One way to judge the quality of a movie is by how long it lingers in the mind. If I’m filled with the sights and emotional vectors of a film, days after I’ve seen it, I know it’s hit some archetypal nerve. Babel is still roaming around in my biochemistry.Here we see faces, situations and relationships that Hollywood consistently avoids. Or, even worse, neuters. But the blazing creative team of director Alejandro Gonzalez Iñarritu (21Grams) and Oscar-winning Argentine composer Gustavo Santaolalla (hypnotic, phosphorescent score), offer a film interweaving — sometimes with seams showing — the seemingly disconnected sagas of four far-flung groups. No Hallmark lens has been used to soften the careworn family ties, the hardwon joys (a definitive Mexican wedding) and the harsh loneliness (a glittering, throbbing Tokyo) of 21st century existence. The series of events that drive the film starts with a rifle shot in the remote Moroccan desert. This links together two American tourists fighting for survival, an illegal border crossing by a Mexican nanny, and a young Japanese deaf-mute adrift in the club scene of Tokyo.As the film deepens, the tales start to converge and while the film can’t quite pull off its lofty ambitions, it comes damn close. And in the process creates a document that looks and sounds beautiful, but feels like a soul crawling on broken glass.

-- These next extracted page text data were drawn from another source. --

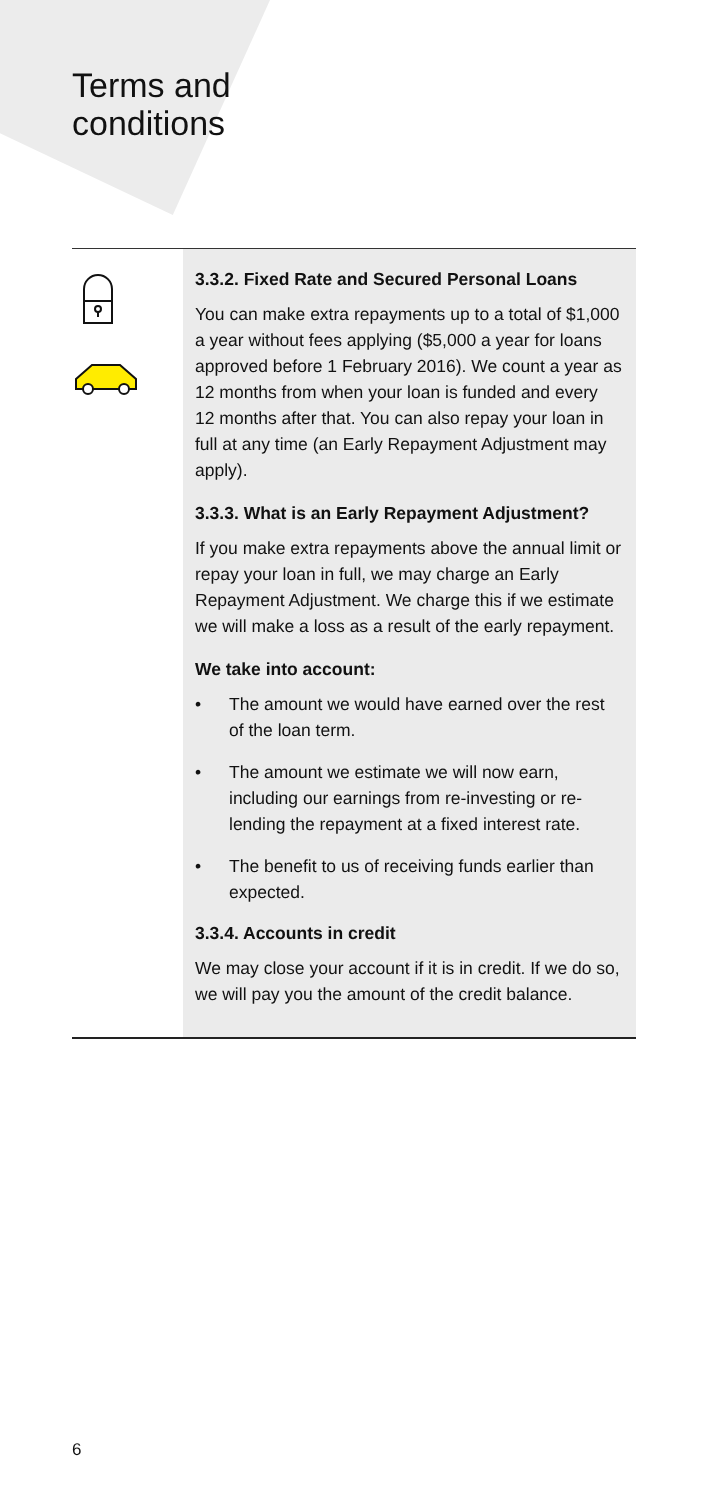Terms and
conditions
3.3.2. Fixed Rate and Secured Personal Loans
You can make extra repayments up to a total of $1,000 a year without fees applying ($5,000 a year for loans approved before 1 February 2016). We count a year as 12 months from when your loan is funded and every 12 months after that. You can also repay your loan in full at any time (an Early Repayment Adjustment may apply).
3.3.3. What is an Early Repayment Adjustment?
If you make extra repayments above the annual limit or repay your loan in full, we may charge an Early Repayment Adjustment. We charge this if we estimate we will make a loss as a result of the early repayment.
We take into account:
• The amount we would have earned over the rest of the loan term.
• The amount we estimate we will now earn, including our earnings from re-investing or re-lending the repayment at a fixed interest rate.
• The benefit to us of receiving funds earlier than expected.
3.3.4. Accounts in credit
We may close your account if it is in credit. If we do so, we will pay you the amount of the credit balance.
6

A few things to mention. Remember when Brad Pitt was all washboard abs and a pretty face? Well, now the abs are softening, and the face looks more like late-night puppy dog than golden cupcake. But that’s not the issue. Brad still can’t act. Babel was often excruciating for me to watch – and not simply because of Pitt’s inability to convince. He’s terrifically believable during the moments of physical desperation, as a wealthy American raging against political red tape while his wife (Cate Blanchett) is bleeding to death. But during the quiet moments Brad just can’t hack it. It’s a tribute to Babel that Pitt’s dramatic deficits don’t disturb this cinematic cry for cultural accord. (This film manages to avoid preaching – something Cindy Sheehan should learn.)
Artfully contrived, yet so deeply felt by the filmmakers that it triumphs anyway, Babel articulates the lack of communication — and the missed connections, that define life on a crowded, information-overloaded planet. The small performances are most indelible. Faces that would never turn up in a Hollywood film, faces that are not by Western standards pretty, or safe, shine from the screen. The sensuous reconciliation between the two Americans, while one is close to death, stranded in a dusty nowhere. The beauty of the young Japanese teenager (the luminescent Rinko Kikuchi), utterly stranded in her silent isolation in the middle of a throbbing Tokyo disco. The lusty joy of Mexican wedding party — Gael Garcia Bernal as a good-time renegade almost steals this film — easily the most rousing wedding celebration on film. Even more vibrant and revelatory than the landmark nuptials in The Godfather.
But then most of you already know all of this. And yes, this IS the one soundtrack you need to buy!